## TASK
Please quote exactly the opening lines of the data, from the first line to the one where "proporción, pero la" appears.

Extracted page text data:
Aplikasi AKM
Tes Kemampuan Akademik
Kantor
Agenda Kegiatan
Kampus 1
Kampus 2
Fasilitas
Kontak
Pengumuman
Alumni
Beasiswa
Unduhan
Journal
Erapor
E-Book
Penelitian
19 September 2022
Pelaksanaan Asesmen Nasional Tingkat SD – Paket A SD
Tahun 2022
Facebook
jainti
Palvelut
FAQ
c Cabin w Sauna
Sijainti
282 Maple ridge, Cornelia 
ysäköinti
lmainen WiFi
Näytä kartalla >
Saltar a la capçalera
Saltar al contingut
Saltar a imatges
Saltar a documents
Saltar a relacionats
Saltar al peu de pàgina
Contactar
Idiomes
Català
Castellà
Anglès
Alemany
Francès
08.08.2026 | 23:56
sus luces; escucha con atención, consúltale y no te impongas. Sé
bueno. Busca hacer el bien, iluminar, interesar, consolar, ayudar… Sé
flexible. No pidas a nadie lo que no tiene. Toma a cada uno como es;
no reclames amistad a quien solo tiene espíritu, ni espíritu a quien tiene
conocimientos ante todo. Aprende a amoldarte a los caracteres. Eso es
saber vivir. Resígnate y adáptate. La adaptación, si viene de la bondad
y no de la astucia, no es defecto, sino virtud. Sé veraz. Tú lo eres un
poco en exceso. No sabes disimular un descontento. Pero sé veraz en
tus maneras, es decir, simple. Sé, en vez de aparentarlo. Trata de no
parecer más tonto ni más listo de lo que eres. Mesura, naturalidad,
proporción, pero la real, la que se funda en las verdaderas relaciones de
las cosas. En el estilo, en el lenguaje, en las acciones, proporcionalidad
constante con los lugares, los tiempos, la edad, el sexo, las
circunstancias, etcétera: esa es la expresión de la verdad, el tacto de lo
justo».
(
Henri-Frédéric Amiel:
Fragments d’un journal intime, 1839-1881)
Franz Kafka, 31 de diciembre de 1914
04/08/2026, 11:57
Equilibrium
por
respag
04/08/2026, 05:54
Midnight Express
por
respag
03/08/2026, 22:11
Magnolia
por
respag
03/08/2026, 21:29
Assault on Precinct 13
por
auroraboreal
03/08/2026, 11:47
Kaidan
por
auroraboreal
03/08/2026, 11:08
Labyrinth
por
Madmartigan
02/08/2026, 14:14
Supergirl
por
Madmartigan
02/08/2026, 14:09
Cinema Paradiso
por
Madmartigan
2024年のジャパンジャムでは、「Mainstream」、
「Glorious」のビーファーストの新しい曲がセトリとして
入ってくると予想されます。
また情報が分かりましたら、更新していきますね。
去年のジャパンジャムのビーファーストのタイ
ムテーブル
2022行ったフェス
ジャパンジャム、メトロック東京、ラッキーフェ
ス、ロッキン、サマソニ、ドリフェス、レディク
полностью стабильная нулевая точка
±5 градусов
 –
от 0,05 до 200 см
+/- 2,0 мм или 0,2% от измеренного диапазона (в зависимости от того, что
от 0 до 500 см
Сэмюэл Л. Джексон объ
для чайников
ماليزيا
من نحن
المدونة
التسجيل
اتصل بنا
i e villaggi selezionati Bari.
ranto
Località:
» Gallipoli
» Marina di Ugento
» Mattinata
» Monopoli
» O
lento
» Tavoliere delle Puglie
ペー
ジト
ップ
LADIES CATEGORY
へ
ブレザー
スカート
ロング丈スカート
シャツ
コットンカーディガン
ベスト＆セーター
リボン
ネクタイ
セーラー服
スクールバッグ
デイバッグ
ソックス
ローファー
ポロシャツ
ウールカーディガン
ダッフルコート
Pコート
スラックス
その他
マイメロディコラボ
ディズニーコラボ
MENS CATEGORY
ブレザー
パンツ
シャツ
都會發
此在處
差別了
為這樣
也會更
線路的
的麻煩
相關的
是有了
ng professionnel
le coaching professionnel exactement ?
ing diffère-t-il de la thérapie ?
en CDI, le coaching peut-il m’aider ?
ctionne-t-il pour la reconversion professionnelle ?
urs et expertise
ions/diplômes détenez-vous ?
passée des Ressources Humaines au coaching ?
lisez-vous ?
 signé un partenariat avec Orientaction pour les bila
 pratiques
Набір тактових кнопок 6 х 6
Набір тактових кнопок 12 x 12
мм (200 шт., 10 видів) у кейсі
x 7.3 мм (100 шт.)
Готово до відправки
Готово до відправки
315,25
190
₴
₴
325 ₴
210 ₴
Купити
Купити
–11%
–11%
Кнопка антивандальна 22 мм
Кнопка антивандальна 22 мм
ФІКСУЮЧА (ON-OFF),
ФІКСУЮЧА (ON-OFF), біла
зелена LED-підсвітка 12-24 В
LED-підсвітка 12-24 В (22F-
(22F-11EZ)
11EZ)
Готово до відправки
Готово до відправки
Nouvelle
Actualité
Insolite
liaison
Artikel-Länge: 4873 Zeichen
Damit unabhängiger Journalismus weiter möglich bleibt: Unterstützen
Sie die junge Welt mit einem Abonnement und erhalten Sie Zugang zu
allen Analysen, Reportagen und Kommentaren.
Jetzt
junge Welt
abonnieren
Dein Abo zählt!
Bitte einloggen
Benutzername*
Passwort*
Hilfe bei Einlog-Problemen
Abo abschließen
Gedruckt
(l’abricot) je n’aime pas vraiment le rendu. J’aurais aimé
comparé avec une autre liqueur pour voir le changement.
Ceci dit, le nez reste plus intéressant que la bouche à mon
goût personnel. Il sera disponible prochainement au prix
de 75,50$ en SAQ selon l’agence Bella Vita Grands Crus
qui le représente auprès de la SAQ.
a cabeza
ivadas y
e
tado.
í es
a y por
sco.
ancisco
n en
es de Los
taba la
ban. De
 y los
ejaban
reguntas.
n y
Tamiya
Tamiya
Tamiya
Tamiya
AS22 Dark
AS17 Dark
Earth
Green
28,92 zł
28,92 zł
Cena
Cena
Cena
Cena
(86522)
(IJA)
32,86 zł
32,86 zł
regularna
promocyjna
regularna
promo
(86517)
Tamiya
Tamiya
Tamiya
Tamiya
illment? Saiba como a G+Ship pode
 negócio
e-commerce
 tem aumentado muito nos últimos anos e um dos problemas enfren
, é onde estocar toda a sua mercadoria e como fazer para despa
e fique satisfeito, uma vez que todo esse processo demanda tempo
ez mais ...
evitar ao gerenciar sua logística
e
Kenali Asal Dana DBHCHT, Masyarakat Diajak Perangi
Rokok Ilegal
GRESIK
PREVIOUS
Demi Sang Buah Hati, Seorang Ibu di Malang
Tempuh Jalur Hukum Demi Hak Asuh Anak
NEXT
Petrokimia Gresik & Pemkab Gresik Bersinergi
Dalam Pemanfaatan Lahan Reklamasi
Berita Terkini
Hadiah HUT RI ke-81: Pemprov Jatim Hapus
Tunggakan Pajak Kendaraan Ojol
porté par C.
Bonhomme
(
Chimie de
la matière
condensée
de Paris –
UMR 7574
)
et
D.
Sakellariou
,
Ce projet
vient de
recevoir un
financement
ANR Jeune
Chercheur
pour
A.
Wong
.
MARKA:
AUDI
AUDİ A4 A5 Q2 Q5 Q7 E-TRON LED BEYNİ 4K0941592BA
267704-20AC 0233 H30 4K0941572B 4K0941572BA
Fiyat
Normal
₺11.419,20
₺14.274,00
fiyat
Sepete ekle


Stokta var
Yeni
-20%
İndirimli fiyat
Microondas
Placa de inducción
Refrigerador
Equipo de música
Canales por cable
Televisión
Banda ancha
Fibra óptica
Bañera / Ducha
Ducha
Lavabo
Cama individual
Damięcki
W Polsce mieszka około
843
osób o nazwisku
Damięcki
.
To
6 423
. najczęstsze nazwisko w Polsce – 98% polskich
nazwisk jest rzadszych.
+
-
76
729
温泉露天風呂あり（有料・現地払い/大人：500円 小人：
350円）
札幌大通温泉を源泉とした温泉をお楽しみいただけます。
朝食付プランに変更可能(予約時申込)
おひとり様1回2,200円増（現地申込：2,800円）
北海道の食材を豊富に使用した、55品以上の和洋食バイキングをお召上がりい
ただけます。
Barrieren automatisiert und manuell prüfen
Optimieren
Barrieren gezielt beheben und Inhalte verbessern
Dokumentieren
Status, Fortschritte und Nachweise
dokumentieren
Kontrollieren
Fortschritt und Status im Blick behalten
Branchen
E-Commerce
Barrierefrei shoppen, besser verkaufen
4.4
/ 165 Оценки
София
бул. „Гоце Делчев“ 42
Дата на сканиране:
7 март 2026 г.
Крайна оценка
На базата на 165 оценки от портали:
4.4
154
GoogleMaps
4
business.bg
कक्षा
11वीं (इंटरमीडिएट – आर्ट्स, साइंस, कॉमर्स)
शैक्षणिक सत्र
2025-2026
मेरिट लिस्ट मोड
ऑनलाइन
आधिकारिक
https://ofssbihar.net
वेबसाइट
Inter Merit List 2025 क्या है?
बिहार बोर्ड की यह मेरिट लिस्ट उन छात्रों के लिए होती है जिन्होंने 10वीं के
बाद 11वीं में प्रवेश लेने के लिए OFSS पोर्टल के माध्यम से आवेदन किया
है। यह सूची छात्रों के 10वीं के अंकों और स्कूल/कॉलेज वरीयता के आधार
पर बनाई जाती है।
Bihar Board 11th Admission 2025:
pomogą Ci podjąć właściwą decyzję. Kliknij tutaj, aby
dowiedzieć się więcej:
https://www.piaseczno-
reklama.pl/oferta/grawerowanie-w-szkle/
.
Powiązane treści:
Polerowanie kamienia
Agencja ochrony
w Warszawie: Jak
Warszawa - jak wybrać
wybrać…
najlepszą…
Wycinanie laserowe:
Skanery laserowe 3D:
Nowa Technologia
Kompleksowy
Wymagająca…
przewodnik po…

## ANSWER TO THIS PROBLEM
Aplikasi AKM
Tes Kemampuan Akademik
Kantor
Agenda Kegiatan
Kampus 1
Kampus 2
Fasilitas
Kontak
Pengumuman
Alumni
Beasiswa
Unduhan
Journal
Erapor
E-Book
Penelitian
19 September 2022
Pelaksanaan Asesmen Nasional Tingkat SD – Paket A SD
Tahun 2022
Facebook
jainti
Palvelut
FAQ
c Cabin w Sauna
Sijainti
282 Maple ridge, Cornelia 
ysäköinti
lmainen WiFi
Näytä kartalla >
Saltar a la capçalera
Saltar al contingut
Saltar a imatges
Saltar a documents
Saltar a relacionats
Saltar al peu de pàgina
Contactar
Idiomes
Català
Castellà
Anglès
Alemany
Francès
08.08.2026 | 23:56
sus luces; escucha con atención, consúltale y no te impongas. Sé
bueno. Busca hacer el bien, iluminar, interesar, consolar, ayudar… Sé
flexible. No pidas a nadie lo que no tiene. Toma a cada uno como es;
no reclames amistad a quien solo tiene espíritu, ni espíritu a quien tiene
conocimientos ante todo. Aprende a amoldarte a los caracteres. Eso es
saber vivir. Resígnate y adáptate. La adaptación, si viene de la bondad
y no de la astucia, no es defecto, sino virtud. Sé veraz. Tú lo eres un
poco en exceso. No sabes disimular un descontento. Pero sé veraz en
tus maneras, es decir, simple. Sé, en vez de aparentarlo. Trata de no
parecer más tonto ni más listo de lo que eres. Mesura, naturalidad,
proporción, pero la real, la que se funda en las verdaderas relaciones de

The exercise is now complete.